*GIVEN DATA:*
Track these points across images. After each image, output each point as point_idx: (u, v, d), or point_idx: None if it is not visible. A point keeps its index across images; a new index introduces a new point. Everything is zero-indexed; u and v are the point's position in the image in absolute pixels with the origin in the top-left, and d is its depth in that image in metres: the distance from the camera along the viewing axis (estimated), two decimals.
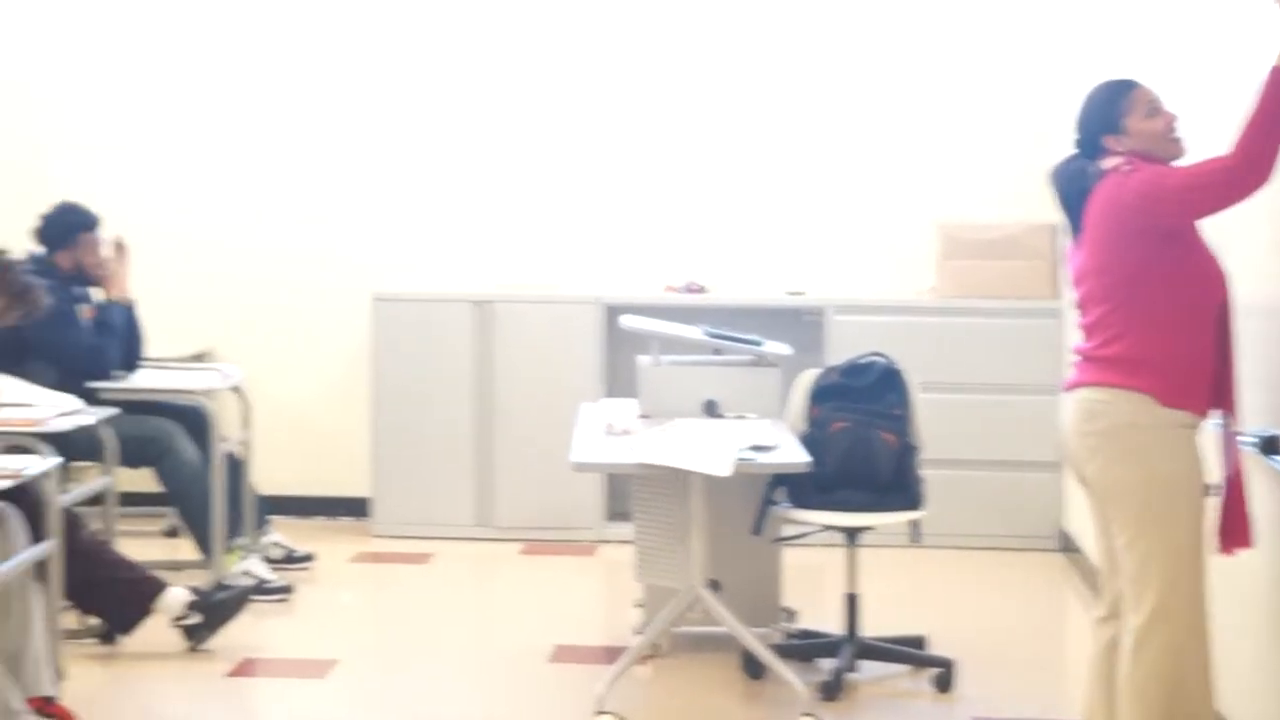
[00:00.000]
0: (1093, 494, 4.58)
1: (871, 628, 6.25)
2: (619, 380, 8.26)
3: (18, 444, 5.66)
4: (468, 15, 8.94)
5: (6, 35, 9.06)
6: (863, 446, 6.09)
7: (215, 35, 9.01)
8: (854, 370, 6.34)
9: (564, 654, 6.55)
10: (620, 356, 8.32)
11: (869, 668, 6.17)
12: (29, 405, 6.15)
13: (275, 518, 8.05)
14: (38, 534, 5.42)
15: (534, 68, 8.95)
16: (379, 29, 8.97)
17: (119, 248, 7.32)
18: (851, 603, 6.17)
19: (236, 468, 7.50)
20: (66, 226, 7.23)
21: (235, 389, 7.72)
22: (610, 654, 6.34)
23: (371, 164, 9.04)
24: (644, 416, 6.45)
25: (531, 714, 5.92)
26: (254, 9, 8.99)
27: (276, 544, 7.82)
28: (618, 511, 8.34)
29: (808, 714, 5.60)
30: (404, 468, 8.63)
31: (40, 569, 5.49)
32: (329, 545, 8.26)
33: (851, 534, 6.13)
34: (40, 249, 7.27)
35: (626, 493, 7.09)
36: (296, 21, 8.98)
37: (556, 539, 8.49)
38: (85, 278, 7.26)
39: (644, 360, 6.65)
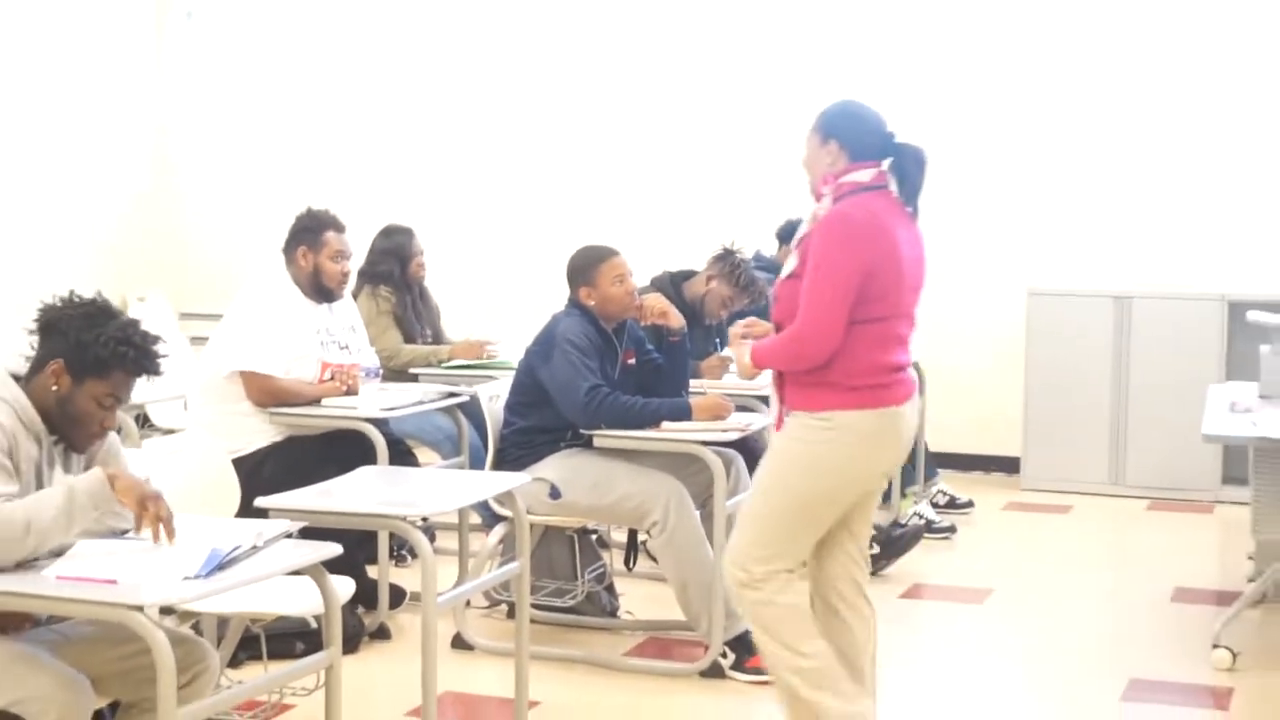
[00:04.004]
0: None
1: None
2: (1238, 366, 8.06)
3: (741, 404, 5.86)
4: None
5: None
6: None
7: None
8: None
9: (1183, 595, 6.50)
10: (1238, 346, 8.16)
11: None
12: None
13: (942, 470, 8.16)
14: None
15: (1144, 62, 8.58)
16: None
17: None
18: None
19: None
20: None
21: (913, 363, 7.44)
22: (1223, 597, 6.30)
23: (1032, 167, 8.83)
24: (1264, 397, 6.26)
25: (1156, 642, 5.86)
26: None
27: (942, 491, 7.96)
28: (1232, 476, 8.27)
29: None
30: (1050, 434, 8.65)
31: None
32: (984, 495, 8.27)
33: None
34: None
35: (1242, 460, 6.97)
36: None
37: (1179, 498, 8.38)
38: None
39: (1266, 349, 6.39)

*WHAT IS NEEDED:* Leave out the pictures and retype the rest of the entries exactly.

*WRITTEN ANSWER:*
Track these points across images. After each image, output each point as point_idx: (u, v, d), or point_idx: None if it is not visible. A point keeps its index across images; a new index introduces a new point. Everything is zero-indexed; u and v are the point's position in the image in absolute pixels with the origin in the top-left, and d is its depth in that image in metres: the distance from the camera along the viewing axis (estimated), two decimals.
[00:00.000]
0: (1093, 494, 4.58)
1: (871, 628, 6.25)
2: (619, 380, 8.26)
3: (18, 444, 5.66)
4: (468, 15, 8.94)
5: (6, 35, 9.06)
6: (863, 446, 6.09)
7: (215, 35, 9.01)
8: (854, 370, 6.34)
9: (564, 654, 6.55)
10: (620, 356, 8.32)
11: (869, 668, 6.17)
12: (29, 405, 6.15)
13: (275, 518, 8.05)
14: (38, 534, 5.42)
15: (534, 68, 8.95)
16: (379, 29, 8.97)
17: (119, 248, 7.32)
18: (851, 603, 6.17)
19: (236, 468, 7.50)
20: (66, 226, 7.23)
21: (235, 389, 7.72)
22: (610, 654, 6.34)
23: (371, 164, 9.04)
24: (644, 416, 6.45)
25: (531, 714, 5.92)
26: (254, 9, 8.99)
27: (276, 544, 7.82)
28: (618, 511, 8.34)
29: (808, 714, 5.60)
30: (404, 468, 8.63)
31: (40, 569, 5.49)
32: (329, 545, 8.26)
33: (851, 534, 6.13)
34: (40, 249, 7.27)
35: (626, 493, 7.09)
36: (296, 21, 8.98)
37: (556, 539, 8.49)
38: (85, 278, 7.26)
39: (644, 360, 6.65)
[00:04.004]
0: None
1: None
2: (1238, 366, 8.06)
3: (741, 404, 5.86)
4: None
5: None
6: None
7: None
8: None
9: (1183, 595, 6.50)
10: (1238, 346, 8.16)
11: None
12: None
13: (942, 470, 8.16)
14: None
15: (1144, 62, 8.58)
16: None
17: None
18: None
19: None
20: None
21: (913, 363, 7.44)
22: (1223, 597, 6.30)
23: (1032, 167, 8.83)
24: (1264, 397, 6.26)
25: (1156, 642, 5.86)
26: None
27: (942, 491, 7.96)
28: (1232, 476, 8.27)
29: None
30: (1050, 434, 8.65)
31: None
32: (984, 495, 8.27)
33: None
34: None
35: (1242, 460, 6.97)
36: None
37: (1179, 498, 8.38)
38: None
39: (1266, 349, 6.39)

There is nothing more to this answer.